Carruthers is also at pains to make clear that – like a lot of his previous work – this isn’t just a concert film. Carruthers and his team tagged along with the band during the entirety of their final world tour, grabbing interviews when they could in order to try and give a sense of why Black Sabbath are so important to so many people and to music in general.



One topic of conversation that came up frequently is what Carruthers labels the fifth member of the band – the city of Birmingham.

‘This was sort of like a prize fight at Madison Square Garden. They’re leading up to this final gig in the city where it all began. This is a journey that’s gone full circle, from when they first played at the Crown pub to doing their final show in the city. Ozzy talks about how there’s a Birmingham tram named after him, Geezer talks about Aston Villa. Birmingham features quite a lot in the film.’

Carruthers has been a fan of Black Sabbath since his teenage days, but to his credit, he muzzled his inner fanboy and wasn’t afraid to ask some of the tougher questions. Sabbath’s history has been a rocky one which has taken in drug addiction, financial debacles, Ozzy leaving the band and spats with original member Bill Ward (who wasn’t present for the final show), and those are topics that Carruthers wanted to ensure were covered.

‘They let me ask them anything. Nobody wants a puff piece. That turns everybody off, including most artists. But people have their pride and their egos, there are certain things you have to be careful about. But Sharon (Osbourne) and management encouraged me to ask them any questions. So we talked about Bill Ward, we talked about addiction, we talked about Ozzy leaving and about them being ripped off in the 70s. All of that. This isn’t a definitive history of the band by any means, but we cover a lot of their past.’

So the approach has been ‘warts ‘n all’ since the beginning, but these kind of films are always a collaboration. Carruthers is effectively in the employ of the band, and you wonder what kind of say the members of Black Sabbath have had over the final cut. They were certainly shown a work-in-progress version of the film, but Carruthers is adamant that they never really put their foot down over anything.

‘They had some changes they wanted, but nothing big.’ Is that usual for a band as big as Sabbath?

‘Every band is different. Some bands, you get 127 pages of changes.’ Bands like…? Carruthers laughs. ‘Obviously, I’m far too professional to be so indiscreet as to tell you that! Somebody like Noel Gallagher will watch something through, say ‘have a bit more of this, a bit less of that’, but they trust you. I’ve made a career of these kinds of films, so they trust me to get it right.’
 


As the interview winds to a close, Carruthers reveals this is the first time he’s talked to a journalist about The End Of The End, and he’s clearly bursting to talk about something in particular that hasn’t yet been revealed.

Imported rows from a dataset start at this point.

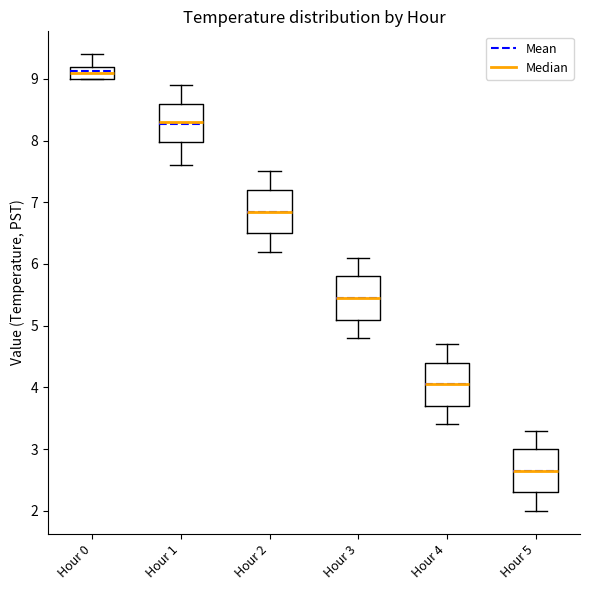

Which box's median line is the lowest?

Hour 5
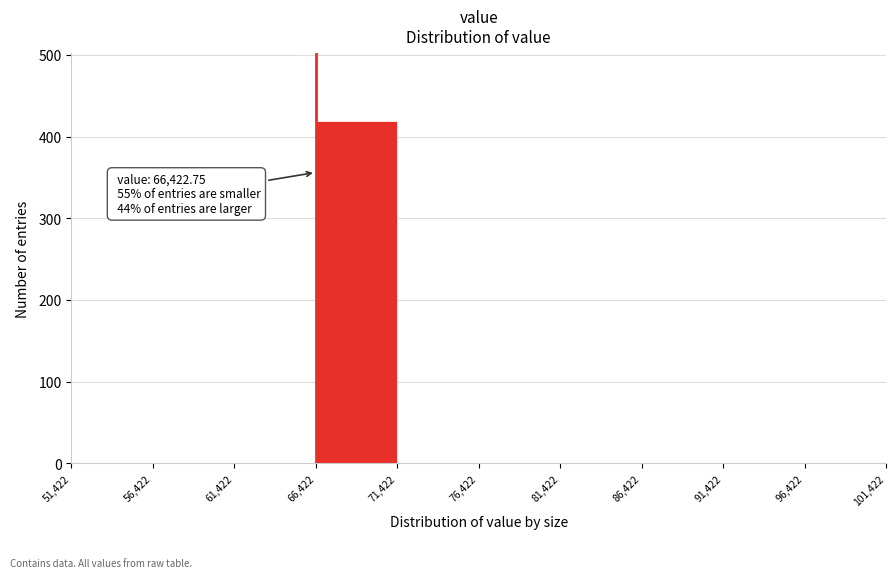

Over which range of the x-axis is the bar tallest?

66,422 to 71,422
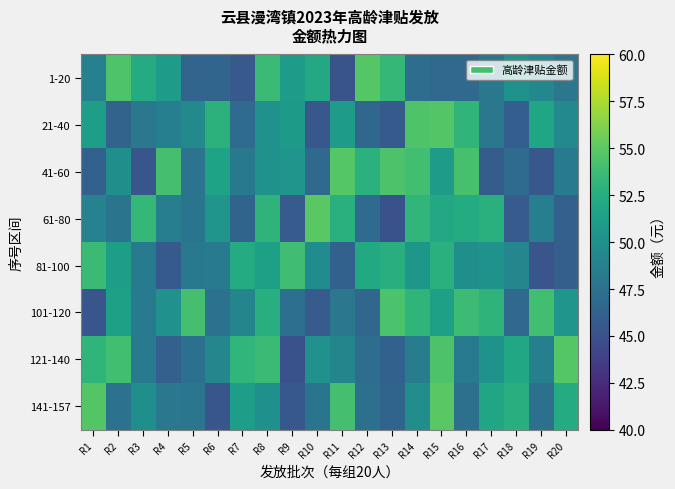

At how many categories does at least one series exceed 54?

12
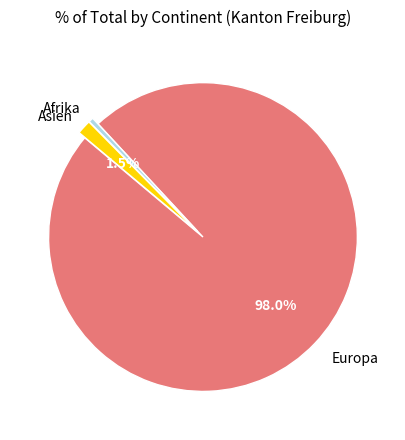

Which slice is the smallest?

Afrika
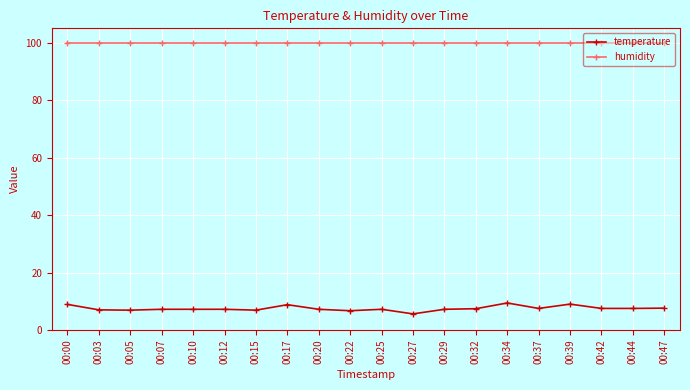

What is the maximum value for humidity?

99.9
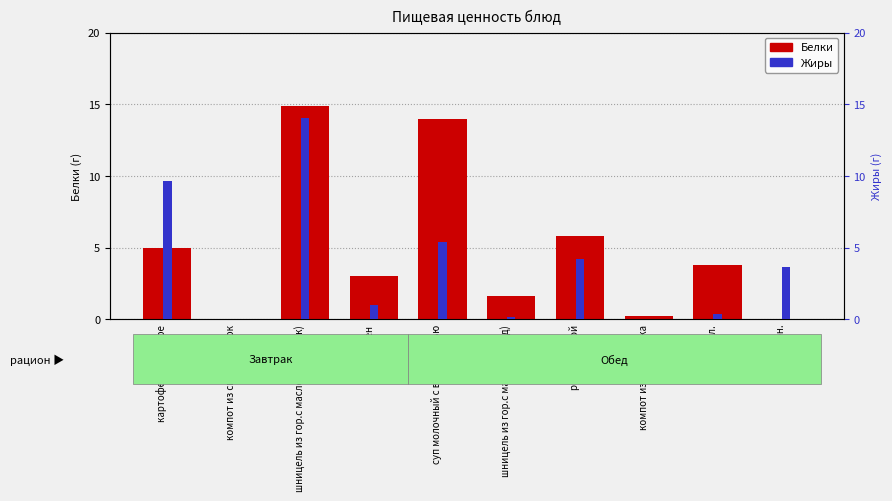

The value of Жиры at гематоген is 0.5. True or false?

False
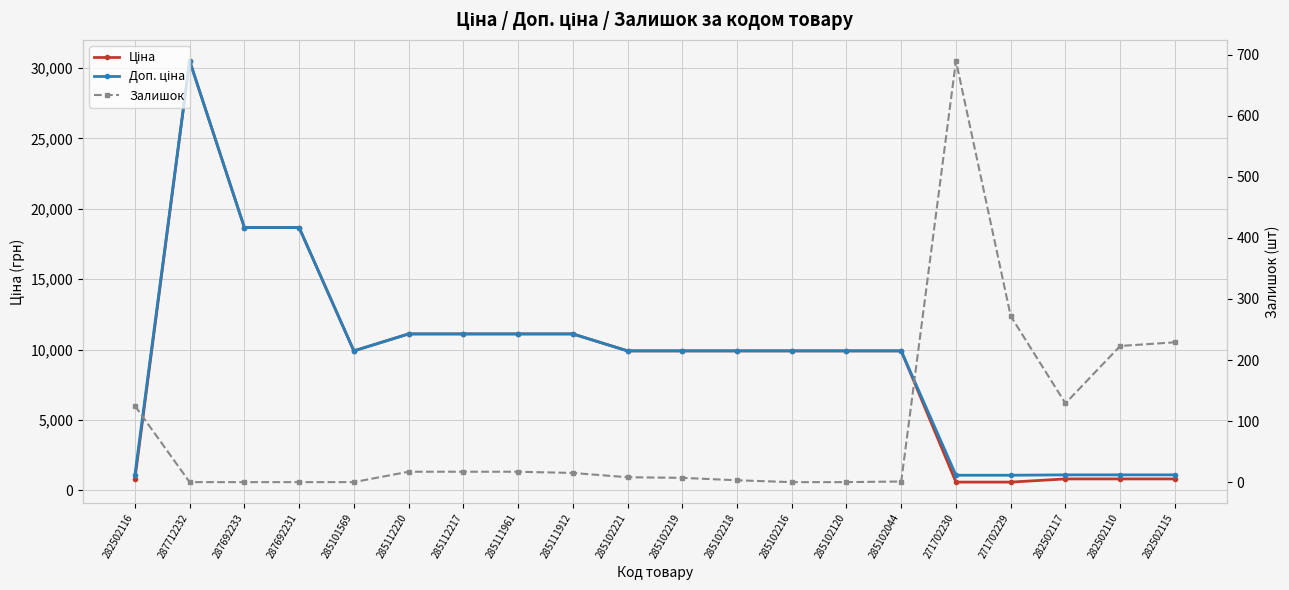

Does the chart display data point markers on the line(s)?

Yes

‘Can I tell you? Hmmm, I’m not sure. Okay yeah, I’m gonna tell you! It was the band’s idea after the final gig that they should get together in a studio and have a jam, just play some oldies. So I filmed that and got to hear what they thought about that final gig, after they‘d had this huge weight taken off their shoulders. It’s amazing hearing them talk about it all. I’ve inserted those bits into the film as a sort of flash forward, and they really are the jewel in the crown for me.’

There is one final question, though. Considering how many rock bands and singers renege on ‘retirement’ vows or ‘last ever’ gig proclamations, does Carruthers think this is really it for Black Sabbath playing live?

‘Yeah, this is it. This is the final gig. And there’s a reason for it being the final gig, and when you find out why in the film…well, it’s a real sucker punch.’